A group carrying pails drew water from the farm’s well and doused the freshly turned dirt.
“I’ve never seen the ground give way so easily,” an old man with pale skin and freckles remarked, stopping to wipe the sweat from his brow and rearrange his hat. “Thank the stars for that.”
My hands were already blistered, torn palms stinging as I stepped on a shovel to turn the soft soil.
He was right—it was as if the roots snaked away from my shovel and sank back into the ground.
With a start, I looked around for Ezra and saw him raking steadily, his brow creased with far more concentration than it required.
I made my way closer to him, lowering my voice. “You’re doing this?”
“If I don’t, the fire will spread to Cascade,” he said tightly. “I’m only coaxing the roots away.”

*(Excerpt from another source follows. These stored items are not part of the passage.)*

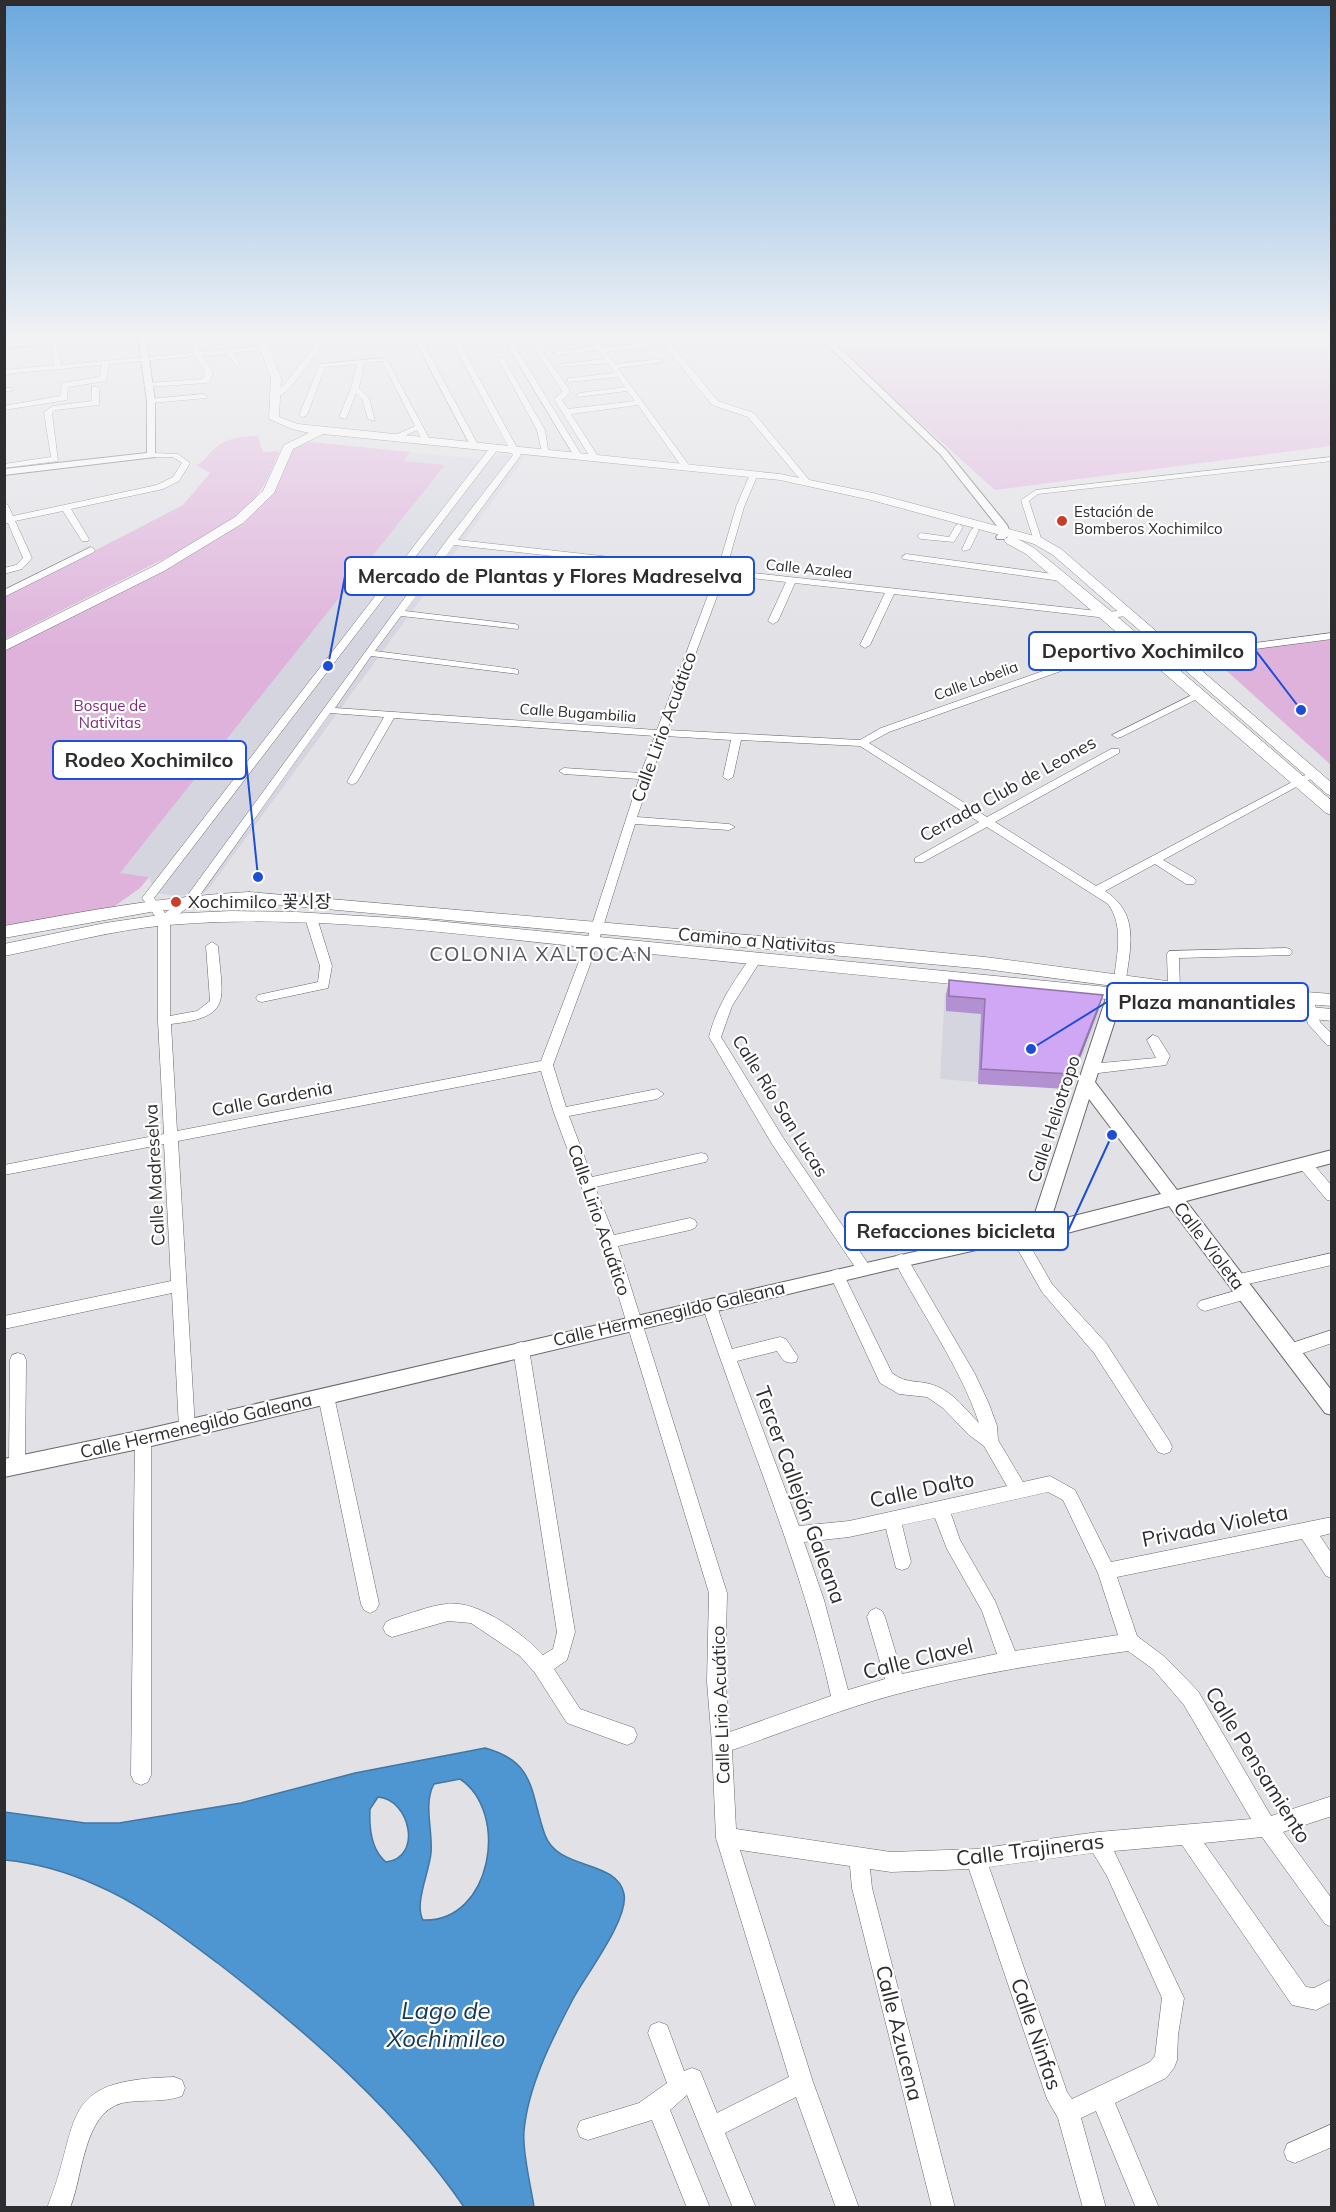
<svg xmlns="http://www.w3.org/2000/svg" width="1336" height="2212" font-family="Mulish,'Noto Sans KR',sans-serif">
<rect width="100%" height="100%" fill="#e1e1e6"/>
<g fill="#d5d5e0">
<polygon points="410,452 488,460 498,455 525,457 207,891 178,896 155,893 149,877 120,873 444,466 402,461"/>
<polygon points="945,992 1101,1009 1070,1090 940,1079"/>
</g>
<g fill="#dfb2db">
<polygon points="826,338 1331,338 1331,446 995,490"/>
<path d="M 258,436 L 263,452 L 279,451 C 262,497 251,507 211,535 L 5,639 L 4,591 L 29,580 L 34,582 L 183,505 L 210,473 L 196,465 C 205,462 206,456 213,450 C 225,438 241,436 258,436 Z"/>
<polygon points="302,441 410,452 403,461 445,465 120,873 149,877 140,888 112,908 5,926 5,648 239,526 269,497 290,450"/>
<polygon points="1331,639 1331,765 1208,654"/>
</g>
<path fill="#4d96d1" stroke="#4376a0" stroke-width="1.5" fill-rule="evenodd" d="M 485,1748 C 537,1762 530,1794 545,1835 C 558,1871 617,1859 624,1894 C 629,1919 585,1976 573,1999 C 552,2039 528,2086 524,2131 C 522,2152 531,2186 534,2207 L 464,2207 C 399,2112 309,2034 219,1964 C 180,1935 141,1904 96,1885 C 67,1872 36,1863 5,1860 L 5,1812 L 85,1823 L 119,1823 L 241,1803 L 355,1773 ZM 460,1779 C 510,1812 492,1923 423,1920 C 414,1904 429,1873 431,1853 C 433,1830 423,1804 434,1784 ZM 378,1797 C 410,1799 423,1858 386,1862 C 371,1850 369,1828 370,1809 Z"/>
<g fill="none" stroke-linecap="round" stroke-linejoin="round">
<defs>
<g id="minor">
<polygon points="190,338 196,338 200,352 265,346 268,348 234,353 240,364 237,366 227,354 202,356 213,372 210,381 206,383 148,387 144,385 148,383 203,379 205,372 195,356 109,364 106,381 68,387 67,400 4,410 4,406 60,396 62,383 100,377 102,365 4,374 4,370 54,365 51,340 56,341 61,365 193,353"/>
<path d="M 320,338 L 327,338 C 315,352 289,399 271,399 L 271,395 L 285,384 Z"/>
<polygon points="414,338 421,338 478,445 477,447 470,445"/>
<path d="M 450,338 L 457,338 L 521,455 L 458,540 L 718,569 L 736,507 L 750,474 L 754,472 L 758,474 L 744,507 L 726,570 L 1107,612 L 1128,610 L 1133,613 L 1128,616 L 1107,618 L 894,594 L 870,645 L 865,648 L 860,645 L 885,593 L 795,583 L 778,621 L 773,624 L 768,621 L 786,582 L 725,575 L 667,730 L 860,740 L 881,728 L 1134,639 L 1140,639 L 1140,643 L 889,732 L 869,743 L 987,817 L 1111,749 L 1119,749 L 1119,753 L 995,822 L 1096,886 L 1309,773 L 1313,772 L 1318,775 L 1163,860 L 1194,878 L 1196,881 L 1194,884 L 1186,884 L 1155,864 L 1105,891 C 1139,913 1131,945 1126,979 L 1120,983 L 1114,979 C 1117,953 1124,926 1108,904 L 987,827 L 923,862 L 915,862 L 915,858 L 979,822 L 860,746 L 741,740 L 733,777 L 728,780 L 723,777 L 731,740 L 665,736 L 637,817 L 729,824 L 735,827 L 729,830 L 635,824 L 598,943 L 553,1065 L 566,1107 L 657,1089 L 664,1094 L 657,1099 L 569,1116 L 592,1177 L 701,1153 L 706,1154 L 708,1158 L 706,1162 L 701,1163 L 595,1187 L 614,1235 L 690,1218 L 695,1220 L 697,1224 L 695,1228 L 690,1230 L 618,1246 L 727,1593 L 725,1682 L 730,1732 L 831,1696 C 801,1561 745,1436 702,1305 L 705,1301 L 710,1299 L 715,1301 L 732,1349 L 780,1337 L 786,1339 L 798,1357 L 796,1362 C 785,1365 782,1359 777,1351 L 737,1361 L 799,1526 L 849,1521 L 1007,1486 L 984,1446 L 969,1435 L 943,1408 L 927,1397 L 899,1394 L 880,1383 L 830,1275 L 832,1271 L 837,1269 L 842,1271 L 892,1373 C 907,1385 919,1379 936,1386 C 954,1393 966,1410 979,1423 C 959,1364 922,1315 894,1260 L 896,1256 L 901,1254 L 906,1256 L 975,1374 L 989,1404 L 997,1426 L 998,1440 L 1023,1482 L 1050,1476 L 1075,1490 L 1111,1562 L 1332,1517 L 1332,1533 L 1320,1536 L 1332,1554 L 1332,1578 L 1326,1576 L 1302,1539 L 1117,1577 L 1137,1636 L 1165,1657 L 1198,1691 L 1271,1816 L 1332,1796 L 1332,1816 L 1283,1832 L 1332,1899 L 1332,1927 L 1325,1924 L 1262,1837 L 1204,1843 L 1306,1987 L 1314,1988 L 1332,1979 L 1332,2002 L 1316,2010 L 1292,2005 L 1182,1845 L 1114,1851 L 1184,1998 L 1178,2035 L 1177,2060 L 1174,2068 L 1166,2078 L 1115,2103 L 1159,2208 L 1136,2208 L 1096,2111 L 1081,2118 L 1106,2208 L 1083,2208 L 1058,2118 L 1047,2099 L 969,1869 L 891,1872 L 870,1869 L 872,1888 L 955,2208 L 932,2208 L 852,1888 L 850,1866 L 740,1850 L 813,2082 L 859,2208 L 836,2208 L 796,2097 L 725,2133 L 756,2208 L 733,2208 L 687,2095 L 670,2110 L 710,2208 L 687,2208 L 652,2120 L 588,2140 L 580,2137 L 577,2129 L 580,2121 L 639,2103 L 667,2083 L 648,2033 L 651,2025 L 659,2022 L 667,2025 L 684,2071 L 692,2068 L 700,2071 L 717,2113 L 789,2077 L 716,1838 L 712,1744 L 707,1682 L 709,1593 L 602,1242 L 554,1113 L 541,1071 L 178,1141 L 195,1428 L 193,1433 L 187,1435 L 181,1433 L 179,1428 L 172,1293 L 4,1329 L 4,1316 L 171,1281 L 164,1144 L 4,1175 L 4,1165 L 164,1134 L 158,1021 L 158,920 L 142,898 L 492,445 L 498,445 L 498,449 L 154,898 L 165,913 L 187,896 L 447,540 L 513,455 ZM 454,545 L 716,574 L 657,730 L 335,708 L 371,656 L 518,674 L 518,670 L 515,669 L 375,651 L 401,616 L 518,629 L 518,625 L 515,624 L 405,611 ZM 330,713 L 384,717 L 347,782 L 352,785 L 357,782 L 394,718 L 655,736 L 641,773 L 564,768 L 559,771 L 564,774 L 639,779 L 586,943 L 541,1061 L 177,1131 L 171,1024 C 234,1017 222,999 218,946 L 212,942 L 206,946 L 210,1001 L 197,1011 L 170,1016 L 170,921 L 195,902 ZM 1048,1492 L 1063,1500 L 1098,1573 L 1118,1635 L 1015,1651 L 995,1601 L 960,1540 L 951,1514 ZM 935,1518 L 947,1549 L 982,1611 L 997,1654 L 902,1674 L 885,1617 L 882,1611 L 876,1608 L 870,1611 L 867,1617 L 885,1679 L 848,1690 L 824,1600 L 804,1542 L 849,1537 L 886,1529 L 896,1568 L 902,1570 L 908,1568 L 911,1562 L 902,1525 ZM 1128,1651 L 1153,1669 L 1184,1705 L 1251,1819 L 1098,1832 L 976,1849 L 891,1852 L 736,1829 L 732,1750 C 787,1731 841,1709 897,1694 C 973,1674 1050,1662 1128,1651 ZM 1093,1853 L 1107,1876 L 1162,1998 L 1155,2056 L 1150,2062 L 1072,2099 L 1067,2092 L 989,1867 Z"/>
<polygon points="503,338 510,338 582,456 581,458 574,456"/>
<polygon points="590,338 597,338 604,348 674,338 670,343 718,401 754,413 810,481 803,483 748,417 712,405 664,345 606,352 615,364 664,359 662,362 618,368 691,468 684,470 638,405 571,414 599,458 592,460 554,399 562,392 561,389 533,346 538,345 569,389 570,393 562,400 568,409 635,401 627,391 577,397 576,395 580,393 625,387 618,377 568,382 568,378 571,378 615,373 608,363 559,367 557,366 561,364 605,359 598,350 555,355 552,353 596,346"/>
<polygon points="501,357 504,359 545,430 549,455 542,453 537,430 498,359"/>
<polygon points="386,358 430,440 429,442 423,442 417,430 398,439 391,437 415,426 382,361 364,363 359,388 369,398 375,421 368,419 362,399 356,393 346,419 339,417 351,388 357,364 325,367 307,415 303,417 299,415 320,364"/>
<polygon points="92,386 99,388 99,405 55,410 52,413 58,461 4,468 4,464 51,457 44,412 53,406 92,401"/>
<polygon points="4,388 12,388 13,390 4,392"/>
<polygon points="203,394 207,396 206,398 151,403 147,401 151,399"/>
<polygon points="152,453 178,454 190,463 179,481 163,489 71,509 89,539 88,541 82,541 63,511 15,521 32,558 22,569 4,574 4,568 16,565 23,558 8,523 4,523 4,503 8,505 13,516 157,485 173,477 182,463 173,457 149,457 149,453"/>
<polygon points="1332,457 1332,461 1038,494 1029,501 1042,541 1038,544 1034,541 1021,500 1036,490"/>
<polygon points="959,524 963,527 954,542 921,539 917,536 921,533 949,537 956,525"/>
<polygon points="975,527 979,530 970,549 963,551 962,549 971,530"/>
<polygon points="91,547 95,550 94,552 4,597 4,590"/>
<polygon points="906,554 1061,575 1065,578 1061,581 903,559 902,557"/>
<polygon points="1332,633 1332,639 1179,659 1174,656 1179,653"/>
<polygon points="1198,692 1203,695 1201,697 1121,737 1117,738 1112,735"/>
<polygon points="311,914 317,918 332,966 328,988 262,1002 258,1001 256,998 258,995 318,982 320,966 305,918"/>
<polygon points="1286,948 1290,949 1292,952 1290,955 1179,958 1180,988 1174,992 1168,988 1167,954 1169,951"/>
<path d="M 755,956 L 761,960 L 732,1006 L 721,1037 L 782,1136 L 869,1265 L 871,1269 L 869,1273 L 864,1275 L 859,1273 L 772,1144 L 709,1037 C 716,1007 733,982 751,957 Z"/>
<polygon points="1307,994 1313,998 1320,1022 1332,1034 1332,1046 1327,1045 1308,1024 1301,998"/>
<polygon points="1153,1035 1158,1037 1170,1056 1166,1065 1090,1074 1083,1069 1090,1064 1156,1058 1147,1040"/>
<polygon points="1304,1158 1309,1159 1332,1186 1332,1201 1327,1200 1299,1167 1297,1163 1299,1159"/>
<polygon points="1016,1228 1021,1230 1052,1284 1106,1343 1170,1442 1172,1447 1170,1452 1164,1454 1158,1452 1094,1353 1042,1292 1009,1234 1011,1230"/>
<polygon points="1332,1253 1332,1265 1235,1287 1230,1285 1227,1281 1230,1277 1235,1275"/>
<polygon points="1245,1288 1250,1290 1253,1294 1250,1298 1205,1311 1200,1309 1197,1305 1200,1301"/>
<polygon points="1332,1330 1332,1343 1289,1358 1283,1356 1281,1351 1283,1346"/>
<path d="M 521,1342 L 527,1344 L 529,1349 L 575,1632 L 567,1660 L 554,1669 L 580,1709 L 634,1728 L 637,1735 L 634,1742 L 627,1745 L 567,1723 L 535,1673 L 520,1656 L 471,1623 L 448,1621 L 392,1637 L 386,1634 L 383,1628 L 386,1622 L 392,1619 C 410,1614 428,1606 446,1604 C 478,1599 523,1634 543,1655 L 553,1649 L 557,1632 L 513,1349 L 515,1344 Z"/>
<polygon points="18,1353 24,1355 26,1360 25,1466 23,1471 17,1474 11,1471 9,1466 10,1360 12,1355"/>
<polygon points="326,1389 332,1391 334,1396 379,1604 376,1610 370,1613 364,1610 361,1604 318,1396 320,1391"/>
<polygon points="143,1432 149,1434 151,1439 151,1775 148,1782 141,1785 134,1782 131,1775 135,1439 137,1434"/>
<path d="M 174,2077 L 182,2080 L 185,2088 L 182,2096 C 164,2103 141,2099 122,2103 C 83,2113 83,2177 70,2208 L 47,2208 C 83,2120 54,2080 174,2077 Z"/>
<polygon points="1332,2124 1332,2147 1295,2163 1287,2160 1284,2152 1287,2144"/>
</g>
<g id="tertiary">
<polygon points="53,338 80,338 4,349 4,344"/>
<polygon points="138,338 146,338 155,401 155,457 4,475 4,469 147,453 147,401"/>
<polygon points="820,338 829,338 946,450 1007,525 1010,532 1005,539 997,539 996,537 1000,532 997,526 940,454"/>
<path d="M 1120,975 L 1128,980 L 1095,1082 L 1177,1190 L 1332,1150 L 1332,1163 L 1186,1201 L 1332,1391 L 1332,1415 L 1325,1413 L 1169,1206 L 1067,1233 L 1016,1241 L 901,1267 L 143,1448 L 4,1477 L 4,1459 L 143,1430 L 1031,1225 L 1112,980 ZM 1089,1099 L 1161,1194 L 1050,1222 Z"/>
</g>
<g id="secondary">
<polygon points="256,338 266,338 281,378 279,417 298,424 780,474 873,493 1042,538 1061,549 1332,783 1332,796 1327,794 1053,555 1034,544 1018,539 1034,548 1112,612 1332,801 1332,815 1326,813 1026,554 1006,543 1004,540 1008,537 871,500 780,480 323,434 293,449 274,493 243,523 164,571 4,651 4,641 156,565 235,517 263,491 284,445 309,433 292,429 269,419 271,378"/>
<path d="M 249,892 L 852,944 L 985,957 L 1174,982 L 1332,994 L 1332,1006 L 1179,994 L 1186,1000 L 1183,1004 L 1177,1006 C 982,987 788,968 593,948 C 453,934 309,913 168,925 C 112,930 59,945 4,956 L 4,944 L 105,923 L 166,914 L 231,911 L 296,912 L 426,920 L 1158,992 L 985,969 L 249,902 L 156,911 L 4,938 L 4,926 C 86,911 166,896 249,892 Z"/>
<polygon points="1224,999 1332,1009 1332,1021 1218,1009 1215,1005 1218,1001"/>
</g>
</defs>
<use href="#minor" stroke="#68686d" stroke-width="1"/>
<use href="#tertiary" stroke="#68686d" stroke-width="2"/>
<use href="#secondary" stroke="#68686d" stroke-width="1"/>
<use href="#minor" fill="#fff" fill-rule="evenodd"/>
<use href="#tertiary" fill="#fff" fill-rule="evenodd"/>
<use href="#secondary" fill="#fff" fill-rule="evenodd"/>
</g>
<polygon fill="#b390d2" points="949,980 1103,995 1098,1011 1068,1089 978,1084 981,1014 946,1011 946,995"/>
<polygon fill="#9275ab" points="1103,995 1098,1011 1068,1089 1072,1074"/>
<polygon fill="#d0a7f4" stroke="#9275ab" stroke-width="1.5" points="949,980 1103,995 1072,1074 981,1069 985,999 949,996"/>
<linearGradient id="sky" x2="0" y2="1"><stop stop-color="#6aa8df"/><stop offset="0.52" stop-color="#f2f2f4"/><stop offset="1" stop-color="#f2f2f4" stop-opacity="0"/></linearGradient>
<rect width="1336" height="648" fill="url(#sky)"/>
<g fill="#ca3e28" stroke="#fff" stroke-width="2">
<circle cx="1062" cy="521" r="6"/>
<circle cx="176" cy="902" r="6"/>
</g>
<g text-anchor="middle" stroke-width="4.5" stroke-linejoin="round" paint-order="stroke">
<g font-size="15" fill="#2d2d2f" stroke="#fff" text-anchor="start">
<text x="1074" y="517">Estación de<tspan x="1074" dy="17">Bomberos Xochimilco</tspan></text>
</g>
<g font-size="15" fill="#2d2d2f" stroke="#fff">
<text transform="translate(809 569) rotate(6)" y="5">Calle Azalea</text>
<text transform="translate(976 681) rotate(-20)" y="5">Calle Lobelia</text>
<text transform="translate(578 713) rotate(4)" y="5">Calle Bugambilia</text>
</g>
<g font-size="15" fill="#7a2c78" stroke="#fff">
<text x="110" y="711">Bosque de<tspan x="110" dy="17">Nativitas</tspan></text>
</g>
<g font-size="18" fill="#2d2d2f" stroke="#fff">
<text transform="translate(664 727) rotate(-70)" y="6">Calle Lirio Acuático</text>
<text transform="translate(1008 789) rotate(-29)" y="6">Cerrada Club de Leones</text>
<text transform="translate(757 941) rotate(5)" y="6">Camino a Nativitas</text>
<text transform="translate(272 1099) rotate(-11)" y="6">Calle Gardenia</text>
<text transform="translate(780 1106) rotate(58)" y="6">Calle Río San Lucas</text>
<text transform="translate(1054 1119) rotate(-72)" y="6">Calle Heliotropo</text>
<text transform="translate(155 1175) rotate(-93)" y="6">Calle Madreselva</text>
<text transform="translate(599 1220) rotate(71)" y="6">Calle Lirio Acuático</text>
<text transform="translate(1209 1246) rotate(53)" y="6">Calle Violeta</text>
<text transform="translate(669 1314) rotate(-13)" y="6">Calle Hermenegildo Galeana</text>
<text transform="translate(196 1426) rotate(-13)" y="6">Calle Hermenegildo Galeana</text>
<text transform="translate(721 1705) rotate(-92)" y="6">Calle Lirio Acuático</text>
</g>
<g font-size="18" fill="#2d2d2f" stroke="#fff" text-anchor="start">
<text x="188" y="908">Xochimilco 꽃시장</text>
</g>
<g font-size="20" letter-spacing="1.5" fill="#55555a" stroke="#fff">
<text x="541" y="961">COLONIA XALTOCAN</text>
</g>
<g font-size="21" fill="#2d2d2f" stroke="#fff">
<text transform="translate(922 1490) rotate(-12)" y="7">Calle Dalto</text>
<text transform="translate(800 1495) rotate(70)" y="7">Tercer Callejón Galeana</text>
<text transform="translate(1215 1526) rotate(-11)" y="7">Privada Violeta</text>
<text transform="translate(918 1659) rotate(-14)" y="7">Calle Clavel</text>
<text transform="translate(1258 1765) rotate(58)" y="7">Calle Pensamiento</text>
<text transform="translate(1030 1850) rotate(-7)" y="7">Calle Trajineras</text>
<text transform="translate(899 2033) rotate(76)" y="7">Calle Azucena</text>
<text transform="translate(1036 2034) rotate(71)" y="7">Calle Ninfas</text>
</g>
<g font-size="24" font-style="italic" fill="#193851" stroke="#fff">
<text x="446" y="2019">Lago de<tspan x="446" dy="28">Xochimilco</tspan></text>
</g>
</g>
<path fill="none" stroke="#1d4ed8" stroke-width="2" d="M328 666L345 576M1301 710L1256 651M258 877L246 760M1031 1049L1107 1002M1112 1135L1068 1231"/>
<g fill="#1d4ed8" stroke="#fff" stroke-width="2">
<circle cx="328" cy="666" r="6"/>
<circle cx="1301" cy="710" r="6"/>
<circle cx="258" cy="877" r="6"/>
<circle cx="1031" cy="1049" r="6"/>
<circle cx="1112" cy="1135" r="6"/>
</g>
<g fill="#fff" stroke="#1d4ed8" stroke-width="2">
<rect x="345" y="557" width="409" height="38" rx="6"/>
<rect x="1029" y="632" width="227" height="38" rx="6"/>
<rect x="53" y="741" width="193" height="38" rx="6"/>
<rect x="1107" y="983" width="201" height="38" rx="6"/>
<rect x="845" y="1212" width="223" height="38" rx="6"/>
</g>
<g font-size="20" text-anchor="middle" font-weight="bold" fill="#2d2d2f">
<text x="550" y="583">Mercado de Plantas y Flores Madreselva</text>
<text x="1143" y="658">Deportivo Xochimilco</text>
<text x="149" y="767">Rodeo Xochimilco</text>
<text x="1207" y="1009">Plaza manantiales</text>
<text x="956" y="1238">Refacciones bicicleta</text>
</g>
<rect width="1336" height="2212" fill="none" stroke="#2d2d2f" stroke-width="12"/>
</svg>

“Oh, only that.” I wanted to say more, to tell him to stop. But his efforts had likely saved the little hilltop town overlooking Maggie’s farmland.
It was a bittersweet victory. Every structure on the farm had been destroyed. The Transistors who had set this fire had done so ruthlessly, with a clear intention to maximize damage. And death.
Once the firebreak was complete, the townspeople began to pick through the smoking rubble.
I hurried toward the sound of shouting and found Ezra standing at the skeletal edge of one of the burned-up structures.
He had his bandana pulled over his nose and mouth.
When he saw me, he gestured for me to stay back.
“It’s the rest of the family,” someone said. Following their gaze, I made out misshapen forms in the ruins. Without having it pointed out to me, I would have mistaken it for rubble. But now it was clear there was something organic about the forms.
The bodies.
The people.
I turned away, eyes stinging with more than the smoke.
“It’s not safe to get closer,” Ezra was saying to the group searching for remains. “We’ll have to wait until tomorrow.”
Stumbling away, I found a patch of soft dirt and let my knees buckle. A tired sob caught in my throat, but I couldn’t cry. Not now, not yet.
In the distance, I saw a small group of women carefully pulling Maggie from Julian’s arms to prepare her for burial. One of the townswomen had ridden away to fetch an old sheet embroidered with white carnations, and it hung from a bough of the apple tree, waiting for its final purpose.
A kind-eyed woman crouched in front of me and pushed a tin cup full of cold well water into my hands. She had deep-brown skin and wore her hair shorter than mine, a close crop of tight curls. “I’m Francis.”
“Josephine,” I gasped out between gulps.
“Did you know the Taylors?” she asked.
“I didn’t. My—friend.” I tripped over the word I’d rarely spoken. “He did. We traveled here to work on the farm.”